On December 15, the Supreme Court reversed NCLAT observation on locus standi and held that any person can be an informant before the CCI and one does not have to be a “consumer” or “complainant”. The reasoning and rationale has been drawn from amendments to Section 19 and Section 35 of the Competition Act, 2002. It has also been emphasised that the Commission investigates cases involving competition issues in rem which affects public interest, rather than acting as a mere arbiter to ascertain facts and determine rights in personam arising out of rival claims between parties. The duty of CCI is towards the market and the economy at large and not towards any particular informant or complainant who approaches the CCI.

In CCI v. SAIL, the apex court has dealt with the inquisitorial nature of the proceedings before the CCI and projected the latter as an expert body, distinguished from a judicial or a quasi-judicial body. In the present case, the Supreme Court has emphasised that when the CCI performs inquisitorial, as opposed to adjudicatory functions, the doors of approaching it and the appellate authority, that is, the NCLAT, must be kept wide open in public interest so as to sub-serve the high public purpose of the Act.
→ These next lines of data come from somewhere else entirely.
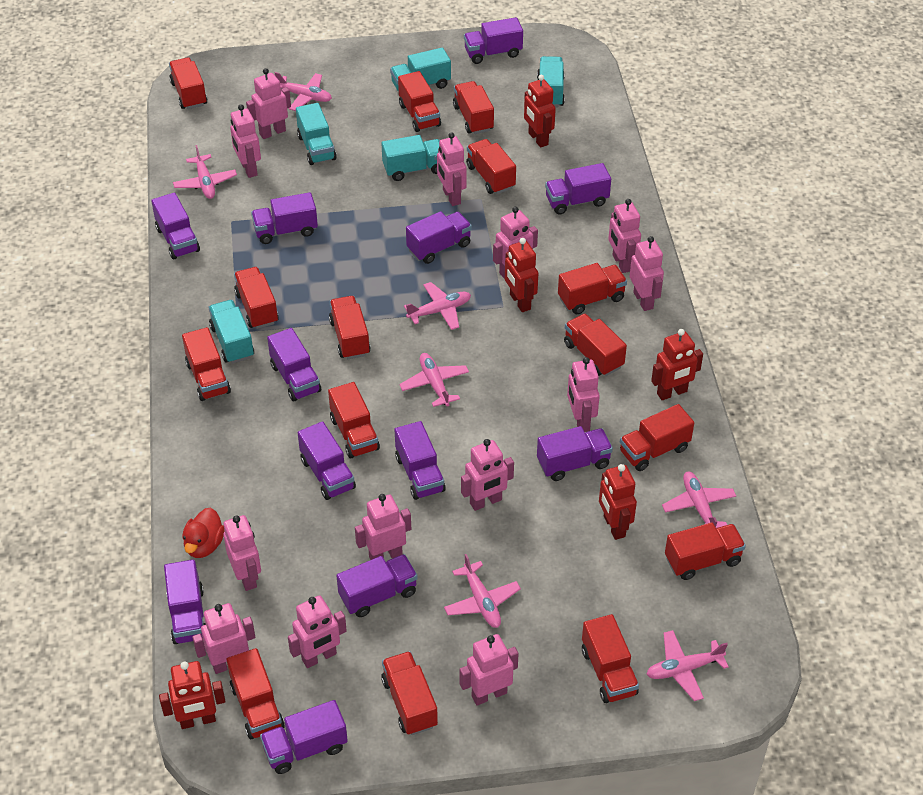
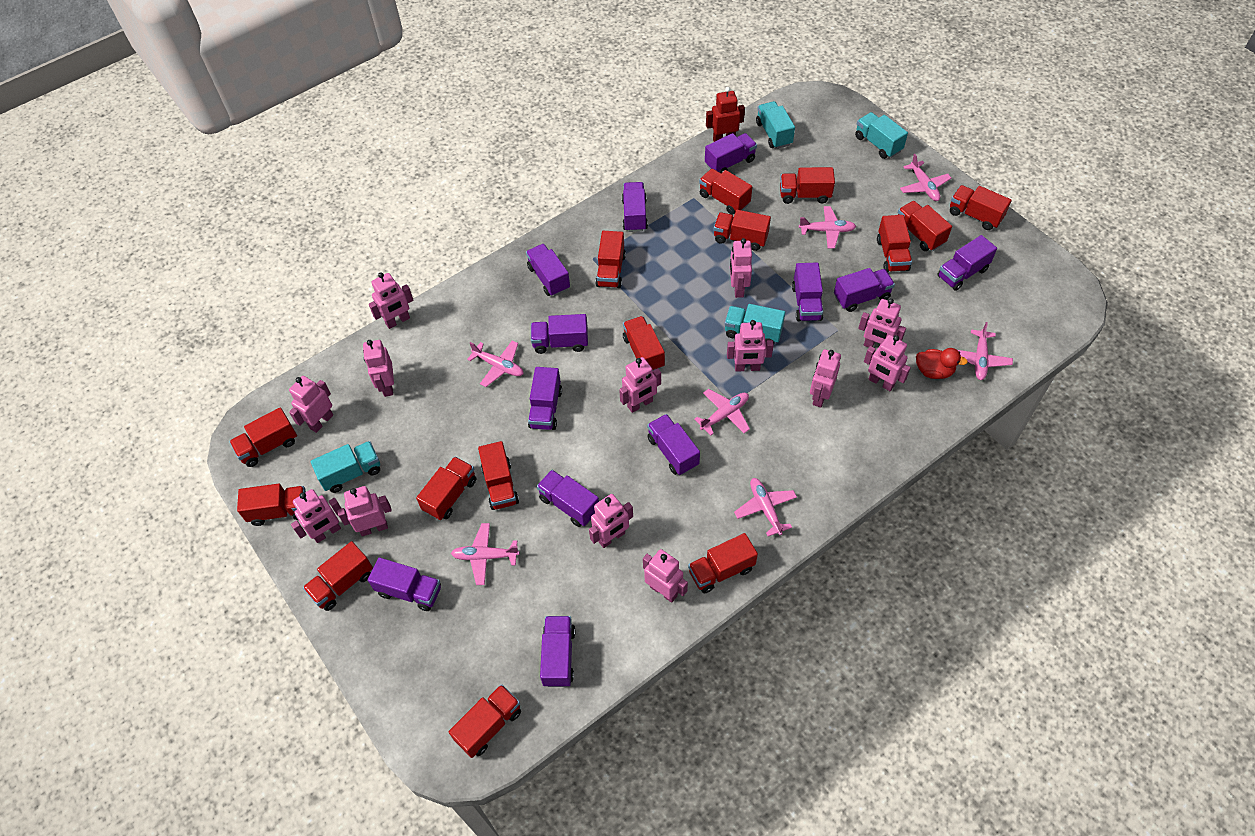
red robot: [159,661,226,729] [505,238,538,312] [524,75,556,148] [599,464,637,540] [651,329,703,400] = 5 -> [706,87,745,142] = 1
turquoise truck: [208,300,254,364] [296,103,337,165] [381,135,440,181] [390,47,451,92] [537,56,565,107] = 5 -> [311,441,380,493] [724,304,785,344] [756,101,795,149] [855,112,908,159] = 4

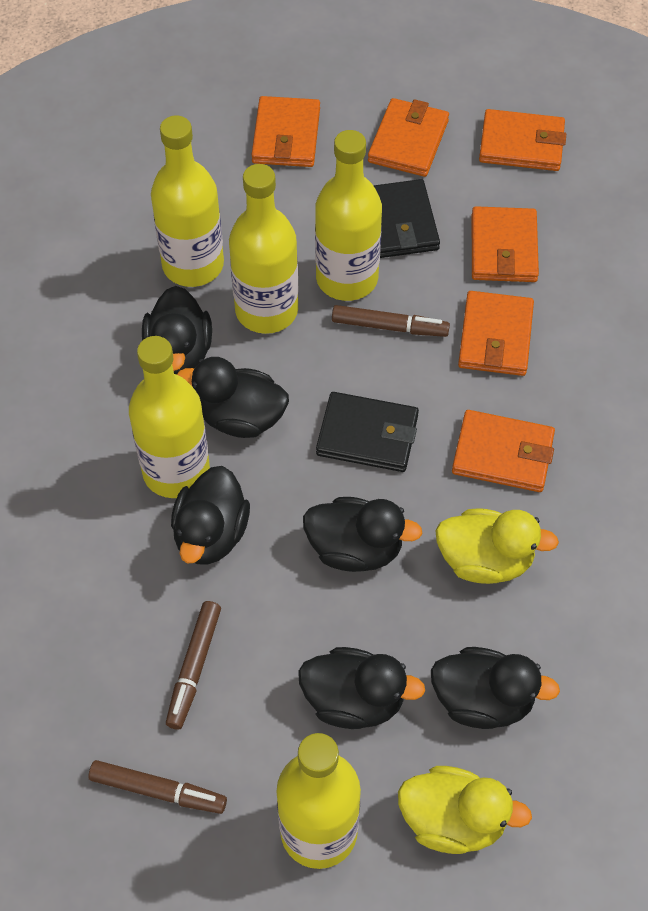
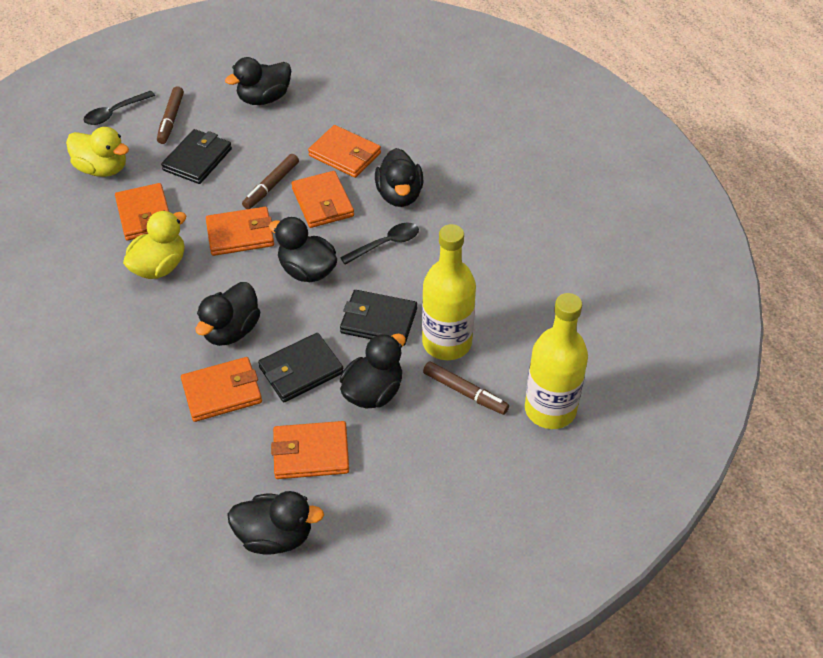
black spoon: none = 0 -> [83,90,155,125] [340,223,419,265] = 2
black wallet: [316,392,419,472] [373,179,440,258] = 2 -> [161,129,232,184] [258,333,343,402] [340,290,417,346] = 3
yellow bottle: [129,336,210,498] [151,115,224,287] [229,164,298,334] [276,733,361,869] [315,130,382,301] = 5 -> [422,224,476,360] [525,293,588,429] = 2

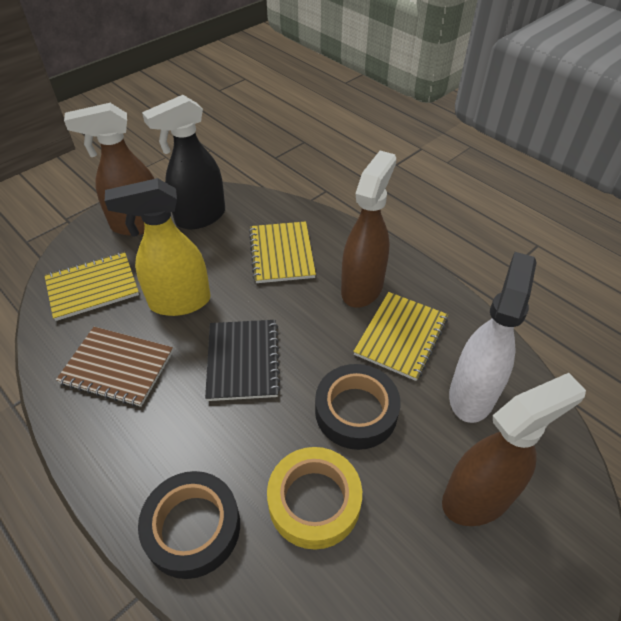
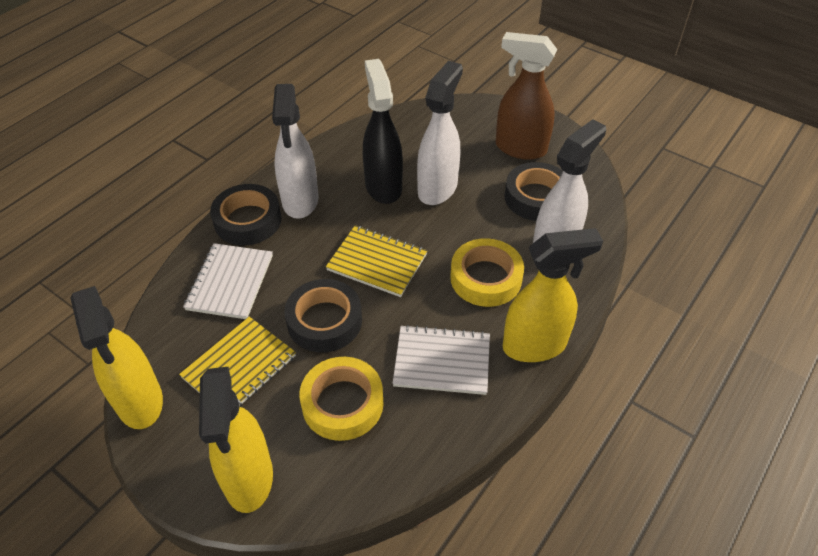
black notebook: [205,320,281,401] = 1 -> none = 0
black tape: [138,471,240,579] [315,364,401,450] = 2 -> [210,184,282,245] [284,279,362,353] [504,162,563,221] = 3
brown notebook: [56,327,173,407] = 1 -> none = 0
brown spray bottle: [64,103,154,235] [341,151,396,308] [442,373,586,526] = 3 -> [496,32,557,160] = 1
white notebook: none = 0 -> [183,243,273,319] [393,325,490,395] = 2
white spray bottle: [449,252,537,423] = 1 -> [272,84,319,219] [417,61,463,205] [533,119,606,243] = 3
yellow notebook: [44,252,139,321] [249,221,316,283] [353,292,448,381] = 3 -> [179,317,296,407] [326,225,427,297] = 2
yellow spray bottle: [105,178,210,316] = 1 -> [70,286,163,429] [199,367,273,513] [503,228,603,362] = 3
yellow tape: [267,447,362,550] = 1 -> [299,357,384,441] [450,238,524,307] = 2

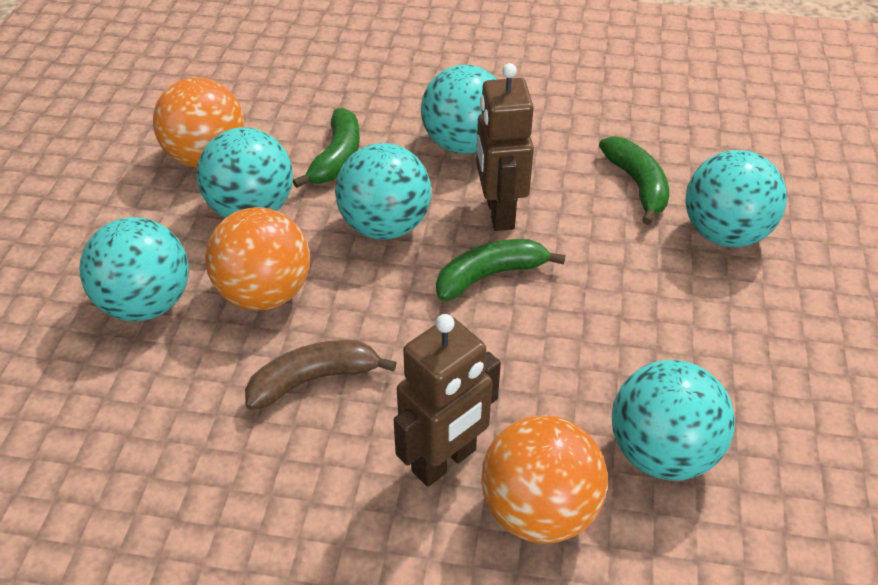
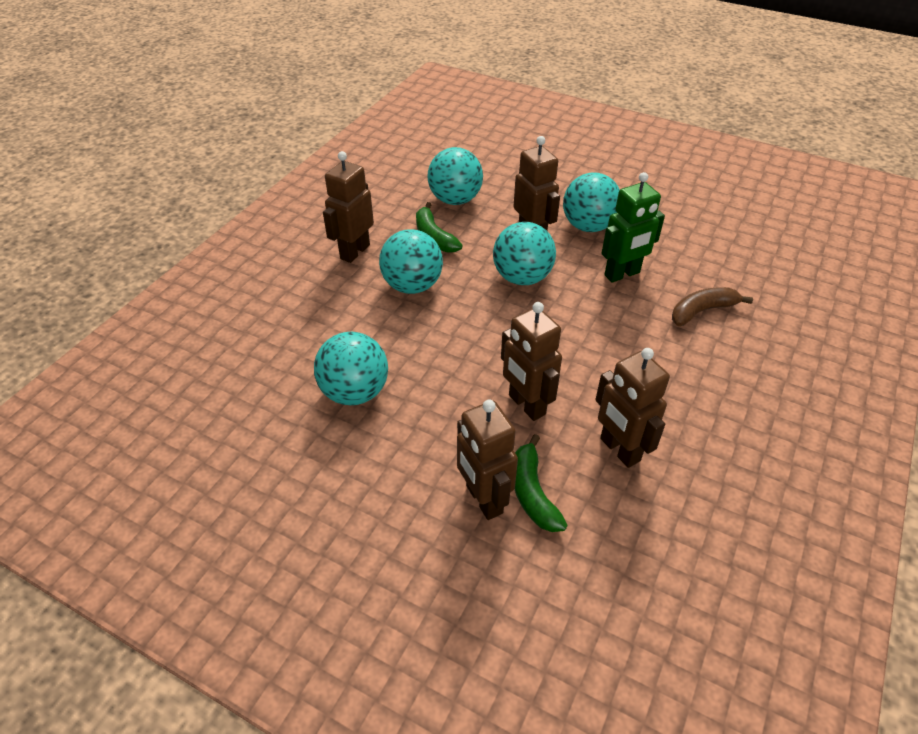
brown robot: [394,314,501,487] [476,63,534,231] = 2 -> [323,151,374,263] [457,400,518,520] [501,302,562,421] [513,136,560,231] [595,348,670,468] = 5
green banana: [293,108,360,188] [436,239,565,301] [599,136,669,225] = 3 -> [416,202,463,252] [515,434,568,532] = 2
green robot: none = 0 -> [601,172,665,283] = 1
orange ball: [153,77,245,168] [205,207,310,310] [481,415,608,544] = 3 -> none = 0
turquoise ball: [80,217,189,322] [197,127,293,218] [335,143,431,240] [421,65,497,154] [612,360,735,480] [685,150,787,247] = 6 -> [314,332,388,405] [379,229,443,294] [428,147,483,205] [493,222,556,285] [563,172,620,232] = 5

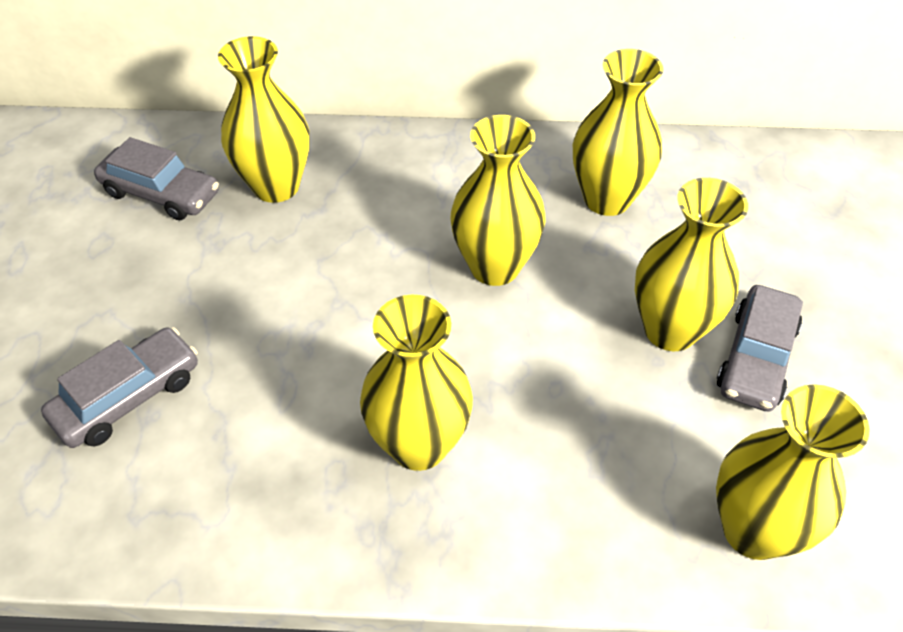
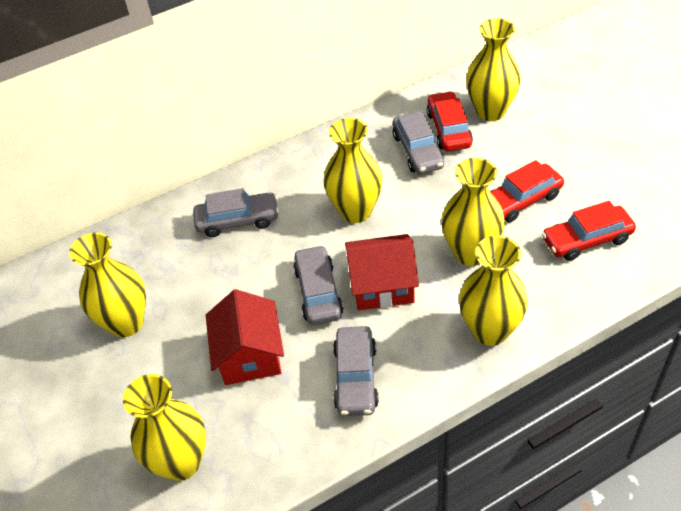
grey car: [41,327,198,448] [94,137,219,220] [717,285,803,412] = 3 -> [193,188,279,237] [293,245,343,325] [333,326,379,416] [393,111,444,174] = 4
red car: none = 0 -> [426,91,473,152] [490,160,564,222] [542,201,636,261] = 3
red house: none = 0 -> [206,289,284,385] [345,234,419,310] = 2

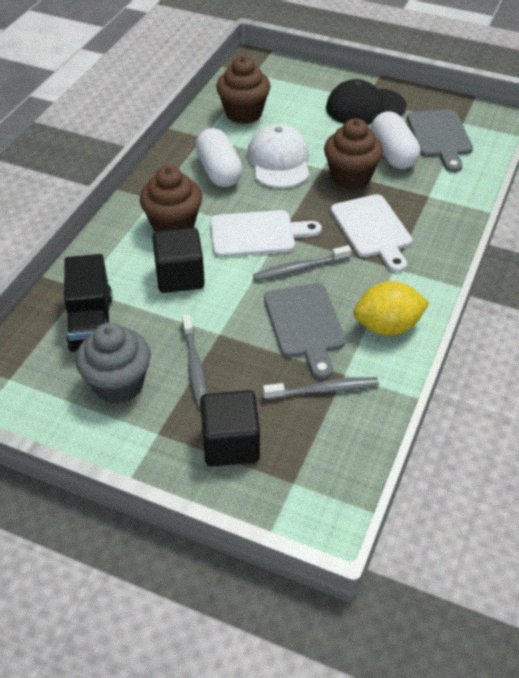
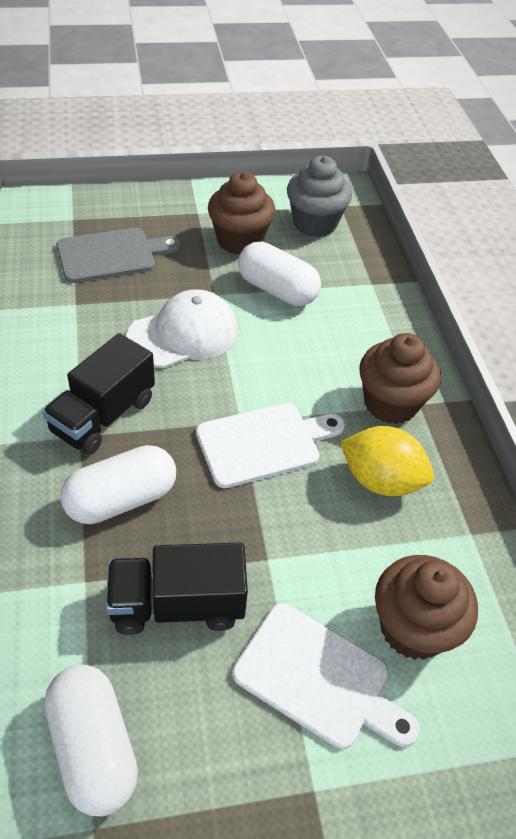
black cap: [326,79,407,125] = 1 -> none = 0
black cube: [152,228,205,293] [200,390,260,467] = 2 -> none = 0
black truck: [64,254,113,352] = 1 -> [42,333,155,455] [106,542,248,635] = 2
grey cutting board: [264,283,346,379] [407,109,473,172] = 2 -> [56,228,181,283] = 1
grey toothbrush: [182,314,207,408] [253,245,352,281] [263,377,379,400] = 3 -> none = 0
white capsule: [195,128,243,187] [371,111,420,169] = 2 -> [45,665,138,816] [60,445,176,524] [238,242,321,306] = 3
No doubt, in an inquisitorial set up it is not required to confine the scope of the inquiry to the parties whose names are mentioned in the information. Thus the scope of competition scrutiny under the Act is wider. Under Section 45 of the Act, the Commission may impose penalty for false information, wilful suppression, wilful alternation, wilful destruction or omission to state material facts and this may be considered a balancing feature for the wide jurisdictional coverage the CCI has. The inquisitorial function of the Commission ensures that it investigates the information received from any person or takes action suo moto in the larger interest of the public.

The statutory scheme sanctioned by Parliament endows the CCI with inquisitorial, regulatory, administrative, and adjudicatory powers which are to be exercised to fulfil the broad mandate of the Competition Act, 2002. The Supreme Court judgment in the case has settled a crucial principle of competition jurisprudence in India, without which the bite and might of competition regulation would have been constricted. In essence, the judgment has not only settled a very poignant issue, but has also strengthened the legislative intent towards the antitrust enforcement in the country.